Nessuna autobiografia può aspirare alla verità. Ciascuno di noi tende a camuffare, per ragioni diverse, la propria storia, per proteggere la propria privacy. Comunque l’autobiografia non può assurgere alla funzione di verità narrativa. Innanzitutto la verità narrativa non esiste perché la narrazione è già invenzione, perciò siamo spinti a vivere del racconto che manipola i fatti e gli eventi per restituirli. “Non la verità cerca l’autobiografia ma l’autobiografia ha comunque l’onere della veridicità”.
Ogni autobiografia deve trattenere in sé qualcosa di enigmatico: “che senso ha avuto per il soggetto che l’ha scritta, che ha voluto rappresentarla?”
L’autobiografia non può dare risposte definitive. “Il destino non lo comprendiamo retrospettivamente, non lo dobbiamo guardare nelle stelle.
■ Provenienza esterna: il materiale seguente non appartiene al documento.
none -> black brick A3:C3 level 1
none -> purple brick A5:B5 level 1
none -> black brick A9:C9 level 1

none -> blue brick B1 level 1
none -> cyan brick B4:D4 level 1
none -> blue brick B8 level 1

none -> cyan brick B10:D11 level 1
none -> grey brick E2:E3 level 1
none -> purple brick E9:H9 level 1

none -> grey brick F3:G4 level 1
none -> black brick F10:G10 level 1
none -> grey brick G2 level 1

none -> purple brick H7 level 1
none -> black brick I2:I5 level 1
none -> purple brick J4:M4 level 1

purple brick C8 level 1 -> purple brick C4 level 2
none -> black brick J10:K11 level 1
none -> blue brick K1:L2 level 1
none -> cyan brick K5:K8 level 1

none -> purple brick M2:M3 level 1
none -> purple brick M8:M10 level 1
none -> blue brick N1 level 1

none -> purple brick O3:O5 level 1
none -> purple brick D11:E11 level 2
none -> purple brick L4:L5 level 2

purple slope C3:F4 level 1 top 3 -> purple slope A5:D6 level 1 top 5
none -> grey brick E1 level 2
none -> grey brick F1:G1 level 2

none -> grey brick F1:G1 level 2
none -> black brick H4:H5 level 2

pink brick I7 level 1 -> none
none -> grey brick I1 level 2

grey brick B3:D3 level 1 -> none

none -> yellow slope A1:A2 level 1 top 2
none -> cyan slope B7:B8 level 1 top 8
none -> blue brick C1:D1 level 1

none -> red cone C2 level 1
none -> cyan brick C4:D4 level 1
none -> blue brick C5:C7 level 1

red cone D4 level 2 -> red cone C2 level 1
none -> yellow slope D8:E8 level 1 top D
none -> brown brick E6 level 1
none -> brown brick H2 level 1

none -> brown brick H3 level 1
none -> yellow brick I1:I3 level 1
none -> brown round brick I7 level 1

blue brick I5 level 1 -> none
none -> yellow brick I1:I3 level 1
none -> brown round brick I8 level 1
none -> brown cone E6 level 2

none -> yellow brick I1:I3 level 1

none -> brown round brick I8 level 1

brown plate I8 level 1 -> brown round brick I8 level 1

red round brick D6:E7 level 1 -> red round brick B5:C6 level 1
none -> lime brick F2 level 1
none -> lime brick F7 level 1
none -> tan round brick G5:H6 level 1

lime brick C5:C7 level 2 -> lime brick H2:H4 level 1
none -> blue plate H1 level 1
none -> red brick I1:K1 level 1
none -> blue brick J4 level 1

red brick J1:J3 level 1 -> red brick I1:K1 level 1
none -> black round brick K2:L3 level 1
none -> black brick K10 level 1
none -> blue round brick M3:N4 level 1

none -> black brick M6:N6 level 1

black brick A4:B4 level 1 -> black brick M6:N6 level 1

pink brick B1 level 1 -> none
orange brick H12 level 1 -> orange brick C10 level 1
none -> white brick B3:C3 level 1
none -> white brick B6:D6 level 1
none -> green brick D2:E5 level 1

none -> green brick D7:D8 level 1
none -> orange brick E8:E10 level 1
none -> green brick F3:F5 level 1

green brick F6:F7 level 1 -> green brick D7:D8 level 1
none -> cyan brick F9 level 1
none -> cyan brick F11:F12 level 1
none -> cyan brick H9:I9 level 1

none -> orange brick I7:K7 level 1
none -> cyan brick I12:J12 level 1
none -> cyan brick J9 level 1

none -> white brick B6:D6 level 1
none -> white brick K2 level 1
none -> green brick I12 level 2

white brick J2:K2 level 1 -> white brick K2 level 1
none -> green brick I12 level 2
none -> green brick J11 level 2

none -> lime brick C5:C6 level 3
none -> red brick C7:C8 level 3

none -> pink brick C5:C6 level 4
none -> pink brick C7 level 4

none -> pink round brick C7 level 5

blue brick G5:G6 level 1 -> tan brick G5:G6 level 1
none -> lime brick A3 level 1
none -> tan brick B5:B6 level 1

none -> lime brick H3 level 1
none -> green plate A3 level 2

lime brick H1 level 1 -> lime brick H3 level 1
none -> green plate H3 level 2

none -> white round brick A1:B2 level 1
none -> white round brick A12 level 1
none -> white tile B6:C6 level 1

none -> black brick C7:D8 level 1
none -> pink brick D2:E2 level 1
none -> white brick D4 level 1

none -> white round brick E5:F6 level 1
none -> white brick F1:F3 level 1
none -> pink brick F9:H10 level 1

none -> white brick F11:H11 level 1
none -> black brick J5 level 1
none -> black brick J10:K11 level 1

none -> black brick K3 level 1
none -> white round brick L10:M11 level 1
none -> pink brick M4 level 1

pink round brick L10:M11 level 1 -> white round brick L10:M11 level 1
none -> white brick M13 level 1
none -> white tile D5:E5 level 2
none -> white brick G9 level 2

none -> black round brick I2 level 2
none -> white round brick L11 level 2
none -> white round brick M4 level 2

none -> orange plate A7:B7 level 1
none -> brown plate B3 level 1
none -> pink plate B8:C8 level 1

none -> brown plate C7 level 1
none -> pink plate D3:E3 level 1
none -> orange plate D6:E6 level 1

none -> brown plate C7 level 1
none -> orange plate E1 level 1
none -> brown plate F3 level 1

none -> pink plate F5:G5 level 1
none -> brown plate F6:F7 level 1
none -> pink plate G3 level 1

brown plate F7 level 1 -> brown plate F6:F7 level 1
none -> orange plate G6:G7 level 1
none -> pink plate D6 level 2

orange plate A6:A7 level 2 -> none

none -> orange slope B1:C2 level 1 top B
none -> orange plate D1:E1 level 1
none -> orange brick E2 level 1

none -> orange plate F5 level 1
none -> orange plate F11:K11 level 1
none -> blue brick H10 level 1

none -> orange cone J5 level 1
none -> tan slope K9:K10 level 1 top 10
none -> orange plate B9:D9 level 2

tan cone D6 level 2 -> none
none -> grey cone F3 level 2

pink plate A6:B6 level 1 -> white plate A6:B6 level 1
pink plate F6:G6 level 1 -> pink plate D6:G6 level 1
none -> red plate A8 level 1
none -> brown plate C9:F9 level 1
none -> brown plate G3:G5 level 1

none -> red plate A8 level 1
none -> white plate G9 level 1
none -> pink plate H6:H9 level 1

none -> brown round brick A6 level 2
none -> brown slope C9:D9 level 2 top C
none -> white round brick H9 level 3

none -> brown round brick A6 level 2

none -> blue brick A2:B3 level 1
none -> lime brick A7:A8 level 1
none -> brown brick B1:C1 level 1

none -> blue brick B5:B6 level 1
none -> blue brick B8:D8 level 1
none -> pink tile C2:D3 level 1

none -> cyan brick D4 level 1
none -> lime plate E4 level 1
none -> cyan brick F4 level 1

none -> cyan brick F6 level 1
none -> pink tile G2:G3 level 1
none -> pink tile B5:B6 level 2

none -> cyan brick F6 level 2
Retrospettivamente casomai cerchiamo di capire quali sono le trame che ci hanno condotto ad essere ciò che poi siamo divenuti. L’autobiografia mette in moto questa ricerca che io chiamo “io tessitore”. Ho difficoltà ad utilizzare la parola io, tanto più che la parola io evoca declinazioni, aspetti di carattere razionale, l’ego che racconta è l’ego che si presenta come sicuro della propria testimonianza. Io cerco di usare il concetto di “io tessitore” perché penso che la nostra identità si palesi solo nel momento in cui noi la raccontiamo o quando veniamo raccontati dagli altri, sono queste le due condizioni. Noi abbiamo tanti io […] cambiamo tanti io nel corso della vita, abbiamo degli io paralleli, siamo contemporaneamente più identità, più storia, a seconda delle circostanze, delle esigenze, siamo dei mutanti continui, ma quando siamo veramente noi stessi? Siamo veramente noi stessi quando ci serviamo dell’io tessitore, quando ricostruiamo la nostra storia, quando siamo mossi da un impulso narrativo e discorsivo”.